→ Lista de atividades
**1)** Liste todas as frases do texto sobre candidatos espíritas que terminam com ponto de interrogação, incluindo o título.
**2)** Copie do texto sobre candidatos espíritas o trecho que vai de "Marco Milani*" até "vereador ou deputado?".

→ Texto em estudo
Candidato espírita ou
espírita candidato?
Marco Milani*
Texto publicado no boletim Dirigente Espírita, jul/ago 2018, nº 166, p. 11
Em ano eleitoral é comum encontrarmos aqueles
que supõem que o rótulo religioso ateste a integridade e a competência do
candidato.
O movimento espírita não está livre desse
discurso. É possível ouvir, vez ou outra, alguém dizendo que “espírita vota em
espírita”. Será mesmo que esse é o critério adequado para identificarmos um
“bom” candidato?
Quais seriam as razões para acreditar, por
exemplo, que um valoroso colaborador de um centro espírita seria um ótimo
vereador ou deputado?

→ Registros listados

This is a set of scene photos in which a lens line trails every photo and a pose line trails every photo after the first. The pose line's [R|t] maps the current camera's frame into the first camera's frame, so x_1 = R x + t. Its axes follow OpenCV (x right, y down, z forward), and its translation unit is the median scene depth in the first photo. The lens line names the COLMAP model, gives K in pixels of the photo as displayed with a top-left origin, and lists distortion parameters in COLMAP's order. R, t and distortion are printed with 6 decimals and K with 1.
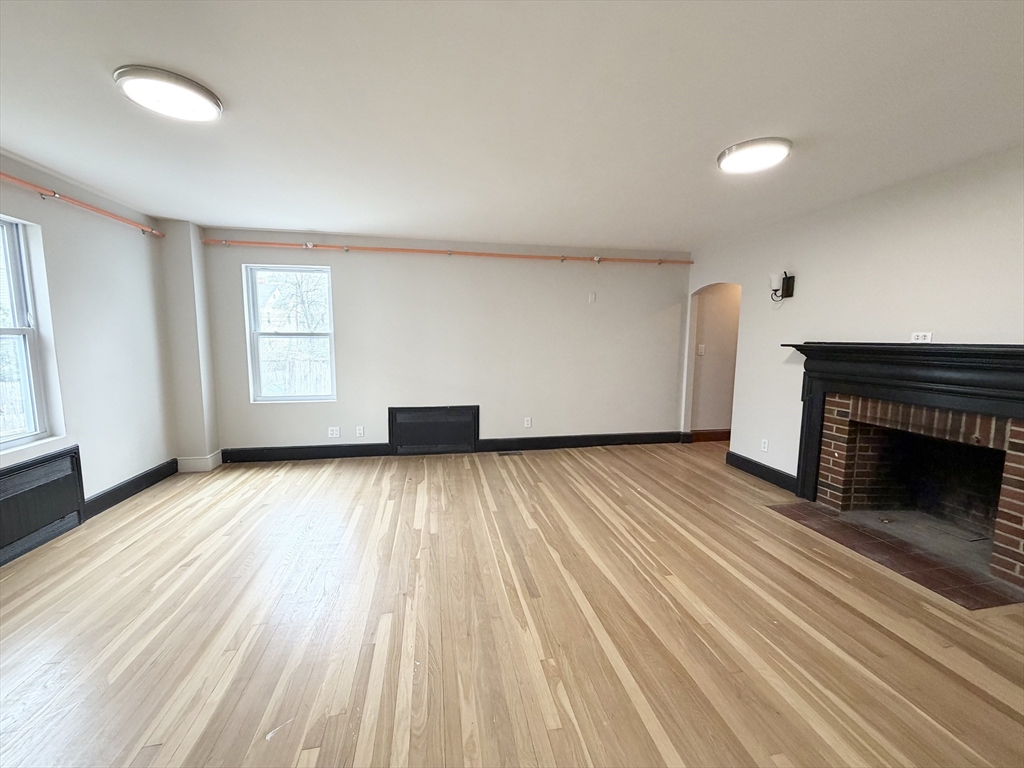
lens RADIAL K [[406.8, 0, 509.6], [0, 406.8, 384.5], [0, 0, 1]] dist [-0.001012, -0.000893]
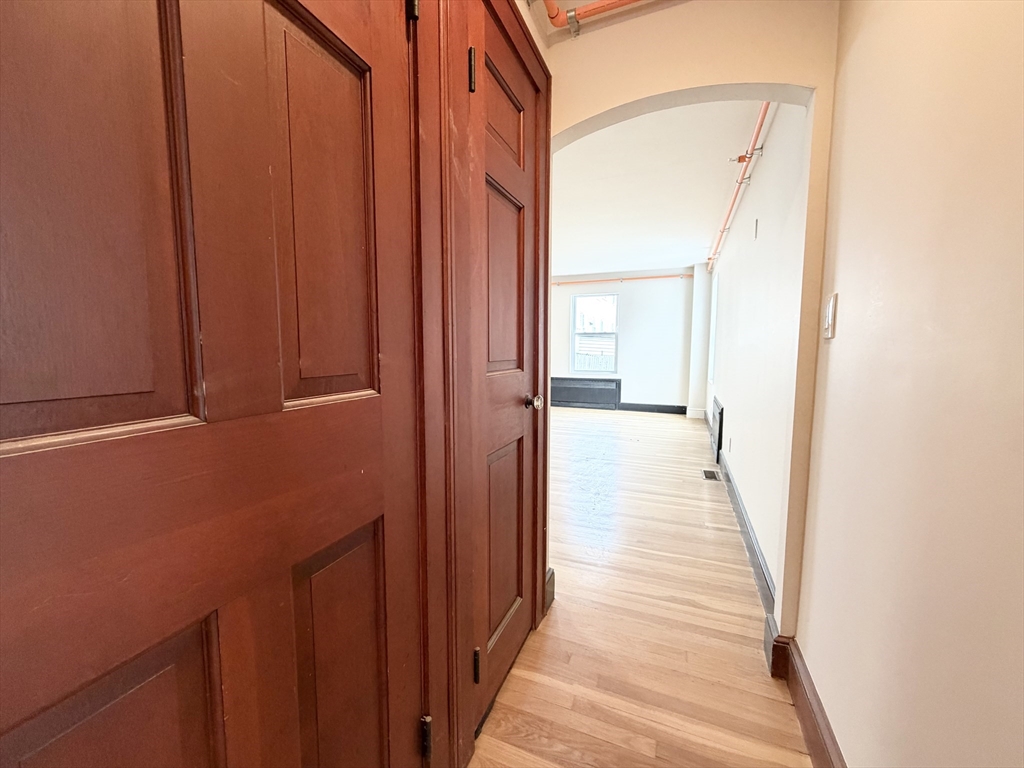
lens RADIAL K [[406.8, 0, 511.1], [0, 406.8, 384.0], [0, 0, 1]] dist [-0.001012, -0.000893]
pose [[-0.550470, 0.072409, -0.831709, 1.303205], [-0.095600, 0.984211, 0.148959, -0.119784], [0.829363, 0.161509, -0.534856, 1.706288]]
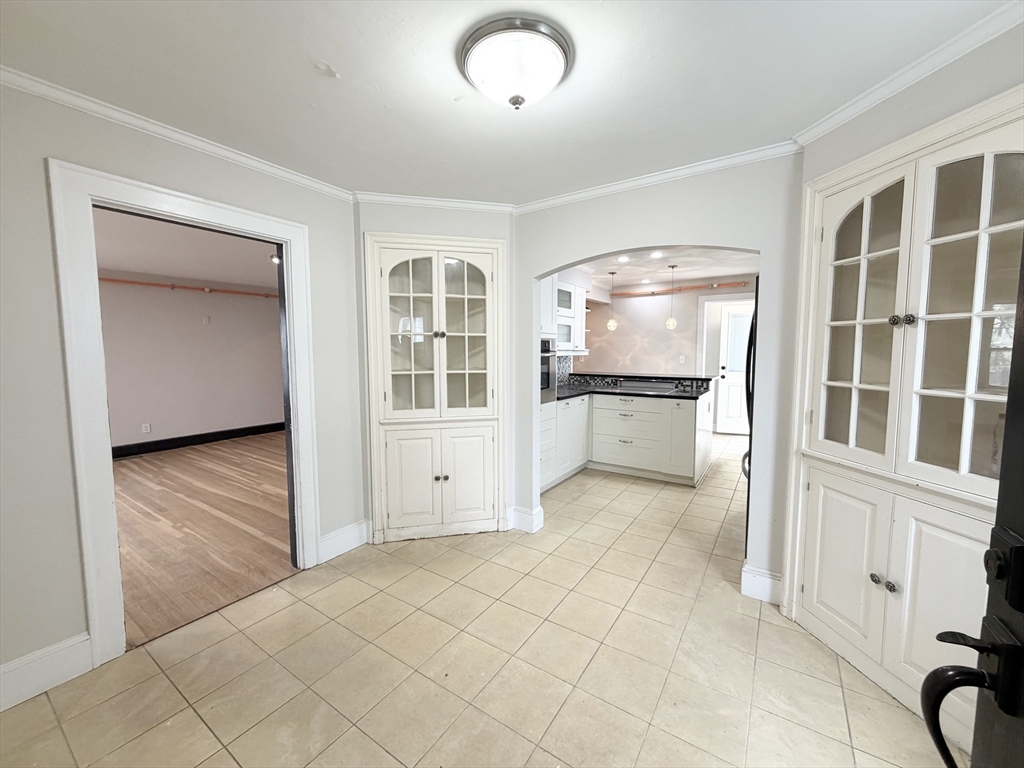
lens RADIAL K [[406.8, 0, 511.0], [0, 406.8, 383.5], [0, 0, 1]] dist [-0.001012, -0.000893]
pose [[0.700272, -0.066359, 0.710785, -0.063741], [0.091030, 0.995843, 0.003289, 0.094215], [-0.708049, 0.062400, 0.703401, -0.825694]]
* * *
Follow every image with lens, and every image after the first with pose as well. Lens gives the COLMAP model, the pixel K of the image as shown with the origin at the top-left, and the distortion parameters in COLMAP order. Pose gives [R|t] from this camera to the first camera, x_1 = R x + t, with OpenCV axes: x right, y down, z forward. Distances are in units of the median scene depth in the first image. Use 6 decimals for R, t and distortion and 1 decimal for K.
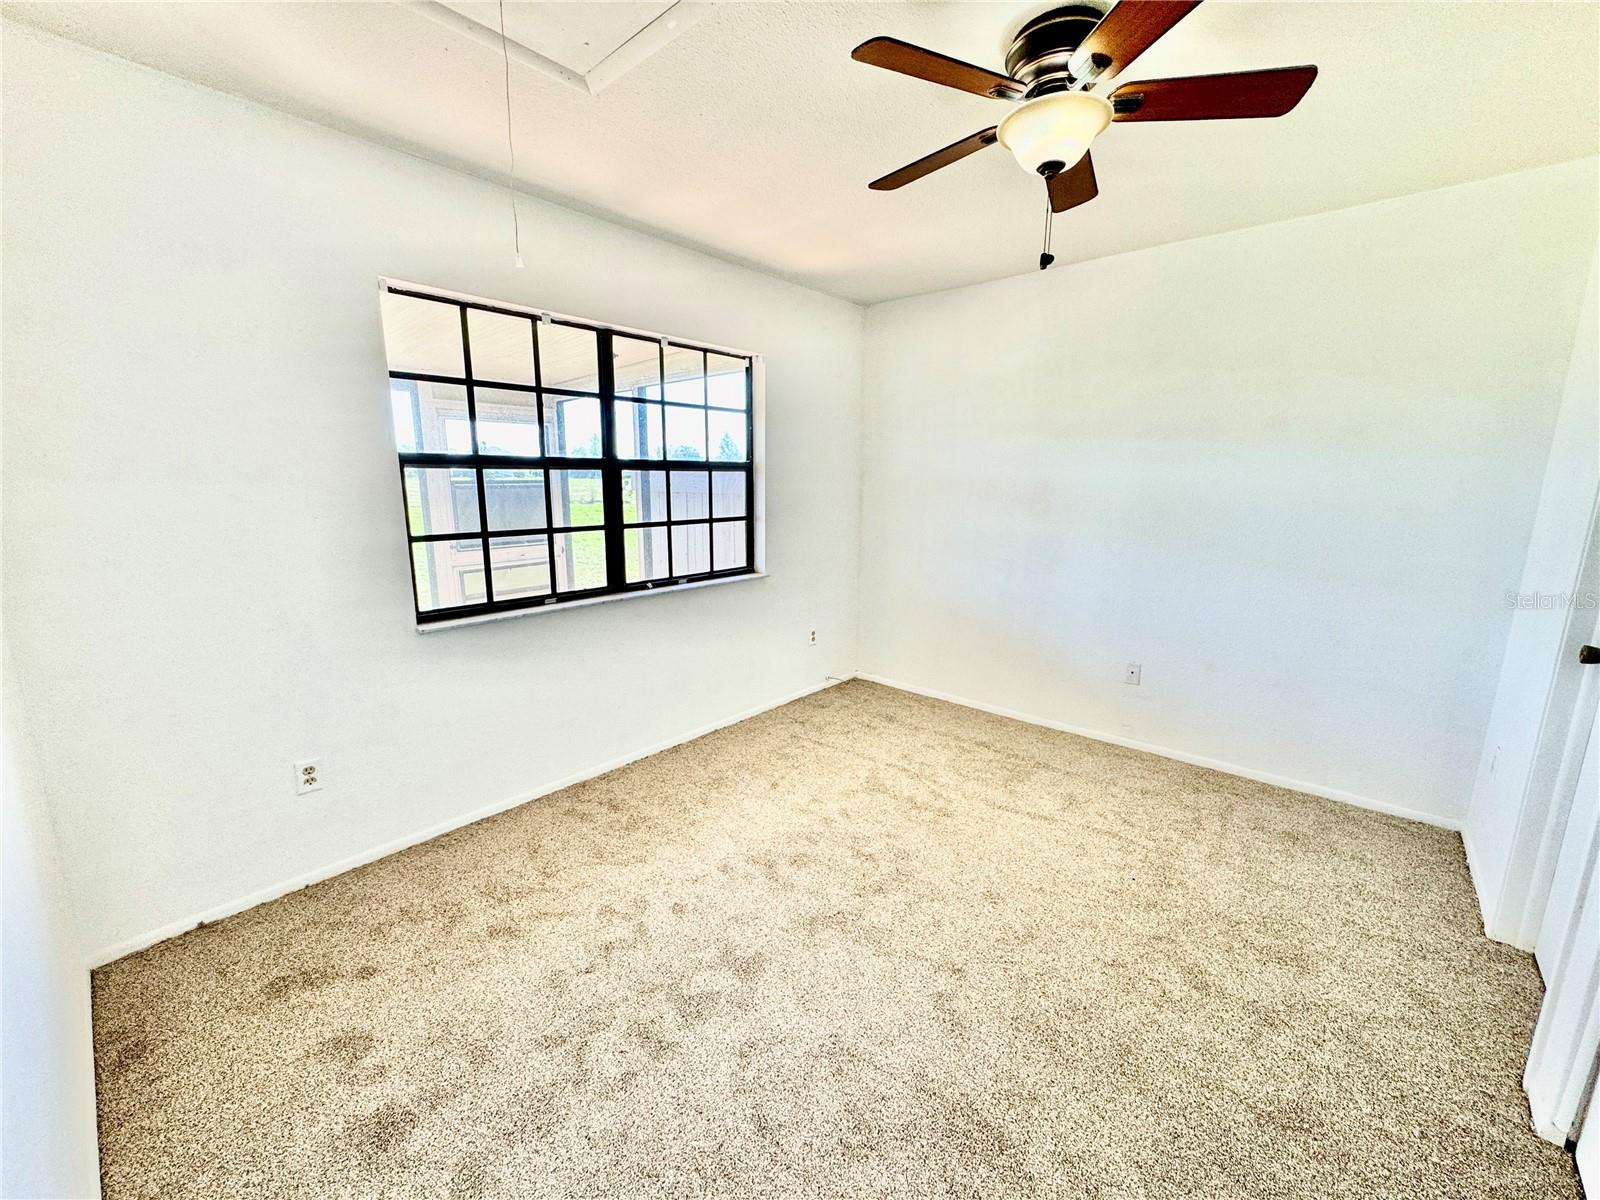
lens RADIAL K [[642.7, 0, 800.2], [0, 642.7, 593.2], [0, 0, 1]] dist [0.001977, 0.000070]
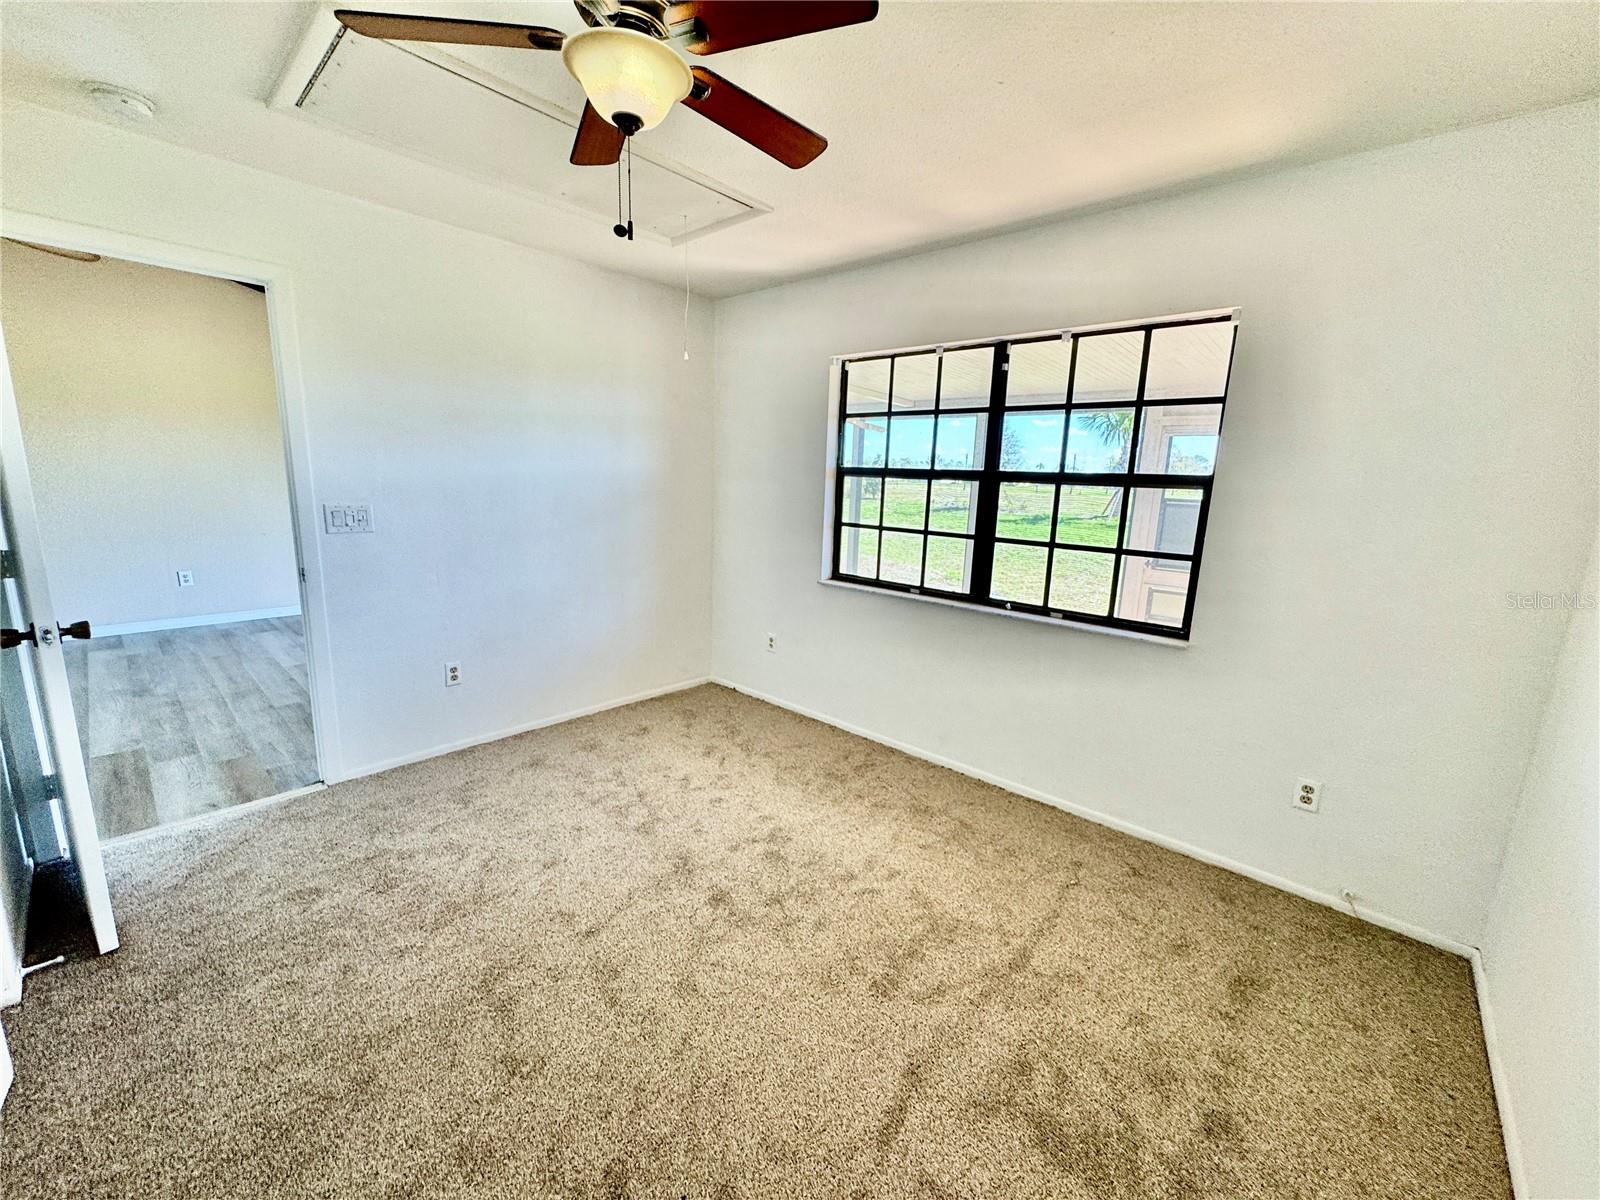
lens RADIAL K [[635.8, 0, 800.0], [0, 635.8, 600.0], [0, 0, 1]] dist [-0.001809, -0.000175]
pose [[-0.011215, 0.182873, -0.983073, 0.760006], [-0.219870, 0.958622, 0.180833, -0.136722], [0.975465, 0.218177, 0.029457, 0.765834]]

→ Respostas
**1)**
- Candidato espírita ou espírita candidato?
- Será mesmo que esse é o critério adequado para identificarmos um “bom” candidato?
- Quais seriam as razões para acreditar, por exemplo, que um valoroso colaborador de um centro espírita seria um ótimo vereador ou deputado?

**2)**
Marco Milani*
Texto publicado no boletim Dirigente Espírita, jul/ago 2018, nº 166, p. 11
Em ano eleitoral é comum encontrarmos aqueles
que supõem que o rótulo religioso ateste a integridade e a competência do
candidato.
O movimento espírita não está livre desse
discurso. É possível ouvir, vez ou outra, alguém dizendo que “espírita vota em
espírita”. Será mesmo que esse é o critério adequado para identificarmos um
“bom” candidato?
Quais seriam as razões para acreditar, por
exemplo, que um valoroso colaborador de um centro espírita seria um ótimo
vereador ou deputado?